Comenzar con nuestra propia empresa puede ser un deporte de riesgo y, por eso, que para permanecer tienes que saber diferenciar tu producto. No importa que seas una pyme, una startup o un pequeño comercio, descubrir ese porqué que hará que los clientes te escojan a ti frente al resto de la competencia es lo primordial.

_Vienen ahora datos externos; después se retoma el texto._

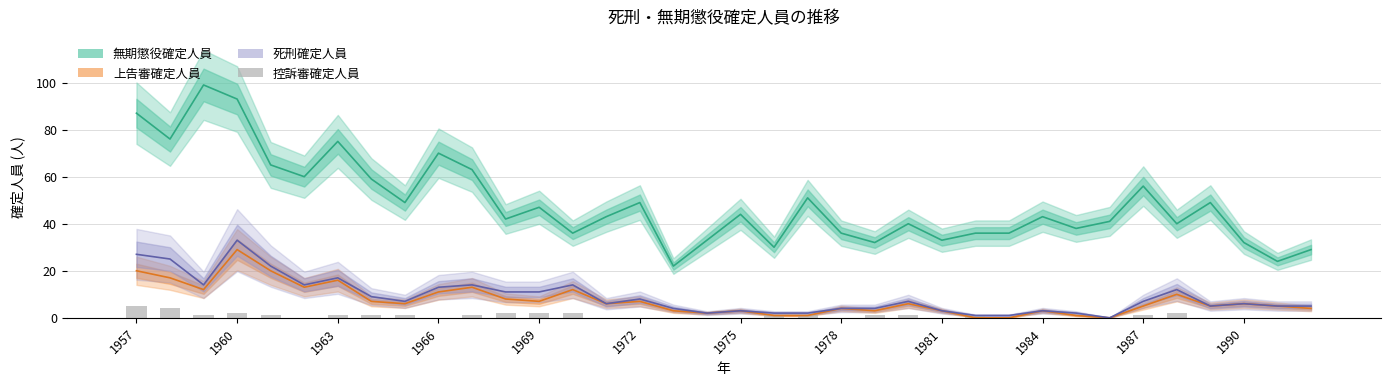

What are all the series names shown in the legend?

無期懲役確定人員, 上告審確定人員, 死刑確定人員, 控訴審確定人員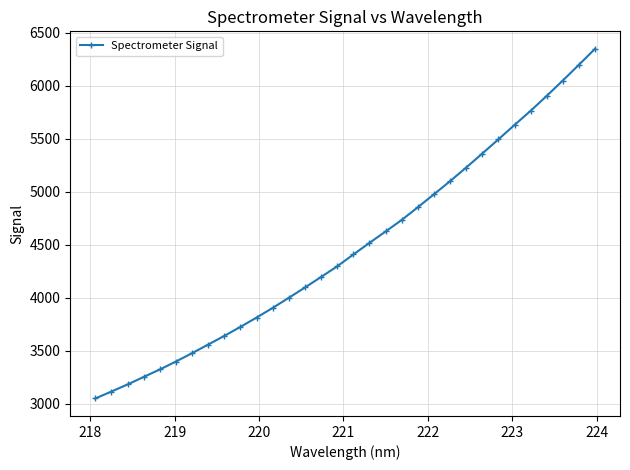

What is the minimum value shown in the chart?

3047.5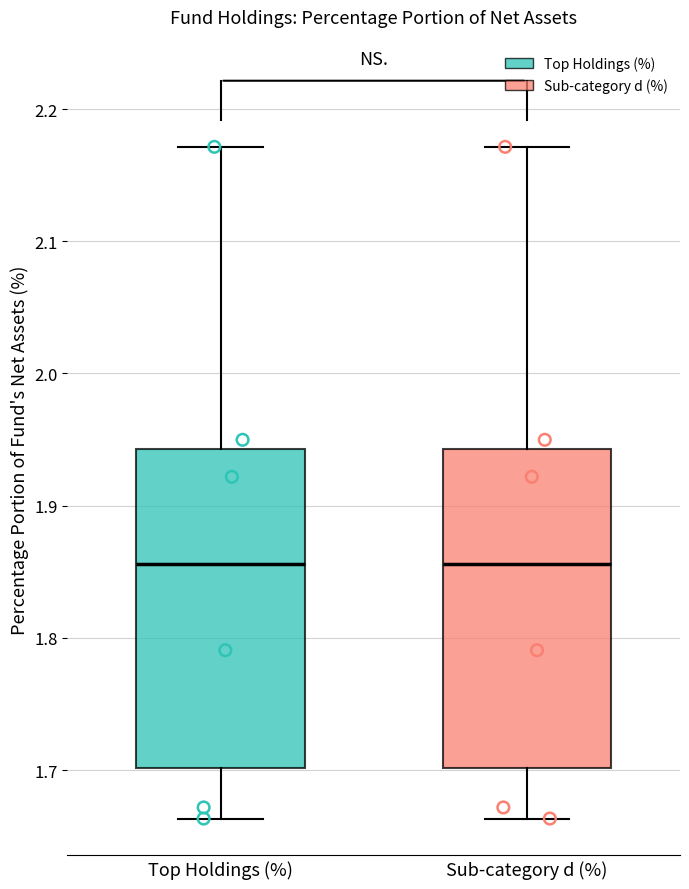

Reading left to right, read every box against the y-axis: the position of its median line, the range the box covers, and the ends of its whiskers. The values are not printed on the chart, so give them approximately, as read against the axis.

Top Holdings (%): median 1.86, box 1.70 to 1.94, whiskers 1.66 to 2.17
Sub-category d (%): median 1.86, box 1.70 to 1.94, whiskers 1.66 to 2.17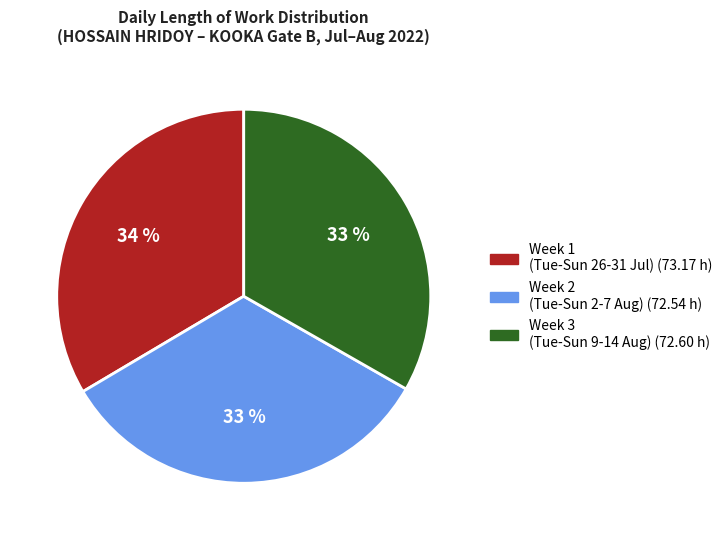

To the nearest percent, what is the average slice percentage?

33%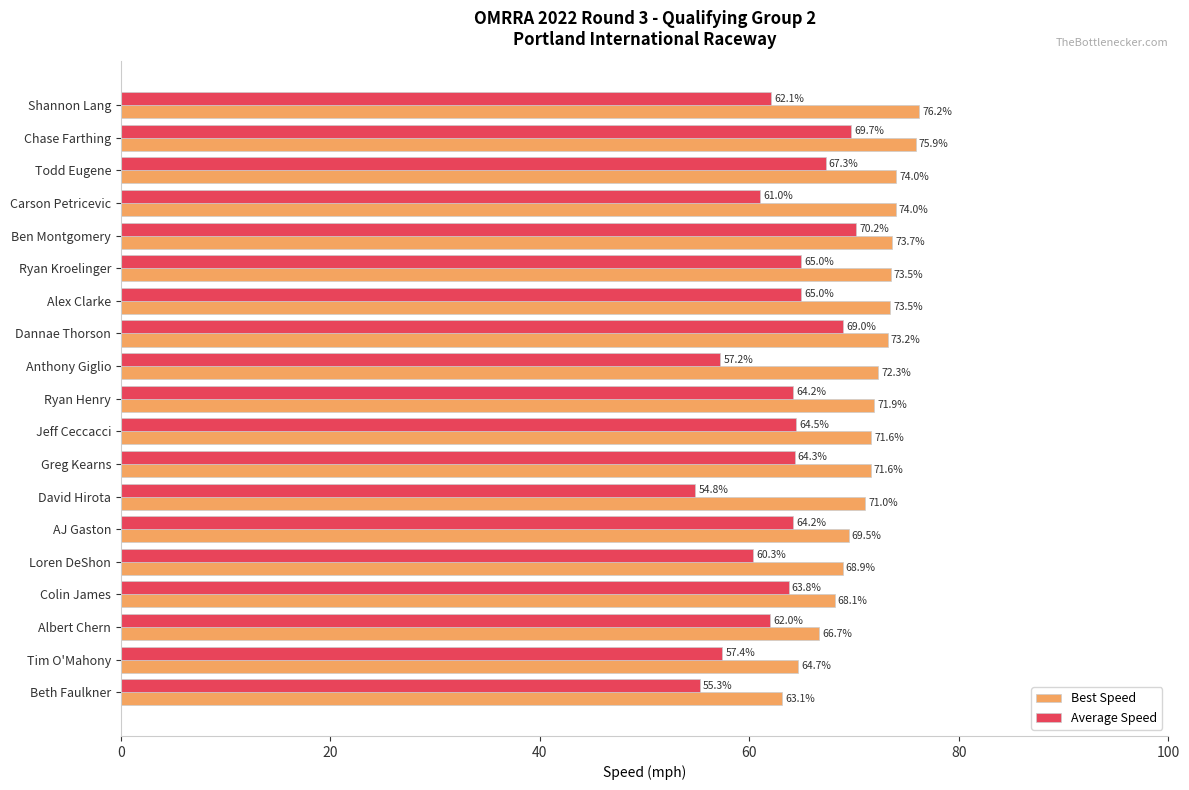

Rank the series by their average value, from highest to lowest.

Best Speed, Average Speed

Marcar la diferencia. Es el objetivo de miles de empresas que nacen cada año pero que muy pocas logran obtener. Existen diferentes caracterizaciones de diferenciación; una principal que se rige por tres conceptos muy básicos y a la vez muy difíciles de alcanzar, y otra más general que engloba características más asequibles pero menos efectivas. Veamos las diferentes maneras de diferenciar una empresa para atraer más clientes potenciales.

¿Cómo logramos diferenciarnos de las otras empresas?

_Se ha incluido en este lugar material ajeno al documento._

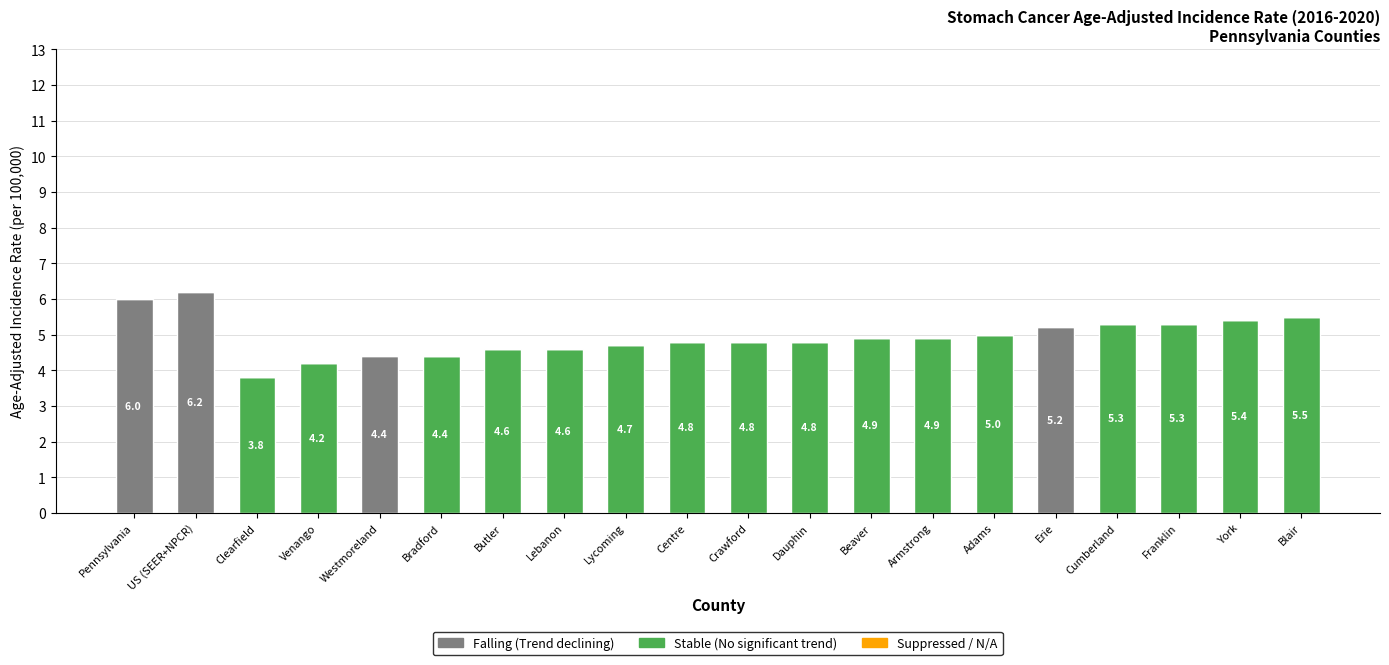

At which category is the sum across all series the highest?

US (SEER+NPCR)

Existen tres pilares imprescindibles que, si se adquieren, serán sinónimo de éxito en tu organización. Son estrategias que se deberán trabajar a conciencia y, conservar para conseguir un público fiel a nuestra marca.

  • Precio: Este es el elemento de diferenciación preferido por los españoles. Muchos quieren competir con el precio pero esto tiene un coste muy alto que no todas las empresas pueden soportar. Hay que hacer un estudio de mercado porque si lanzas un producto barato, pero alguien lo ofrece al mismo precio y encima de más calidad, todo tu esfuerzo no habrá servido para nada.Por desgracia, normalmente son las grandes empresas consolidadas o aquellas que realmente han conseguido una estrategia de reducción de costes muy eficaz, quienes se pueden permitirse escoger el precio como elemento diferenciador.
  • Ser único: La gallina de los huevos de oro, una idea nueva, innovadora y que no se haya visto nunca. Algo muy difícil pero no imposible. Si tienes una idea que resuelva una necesidad y que no exista en el mercado, estás de enhorabuena porque es algo que muy pocos logran encontrar.Debemos recalcar la importancia de crear algo único, pero que sea necesario. Los estudios de mercado muchas veces están falseados o incluyen respuestas condicionadas, es decir, los encuestados dicen lo que creen que necesitas no lo que necesitan realmente. Por eso, hay que saber indagar en las necesidades reales para no invertir en algo sin futuro.
  • Ser el mejor: El más difícil todavía, conseguir una calidad tan buena que ni el precio ni tener un concepto único, sean importantes para el cliente. El problema es que ya suele haber líderes de mercado de casi todos los sectores, por lo que tendrás que ponerte a su altura; competir bajo sus normas, sus precios y tener todo lo que ellos tienen.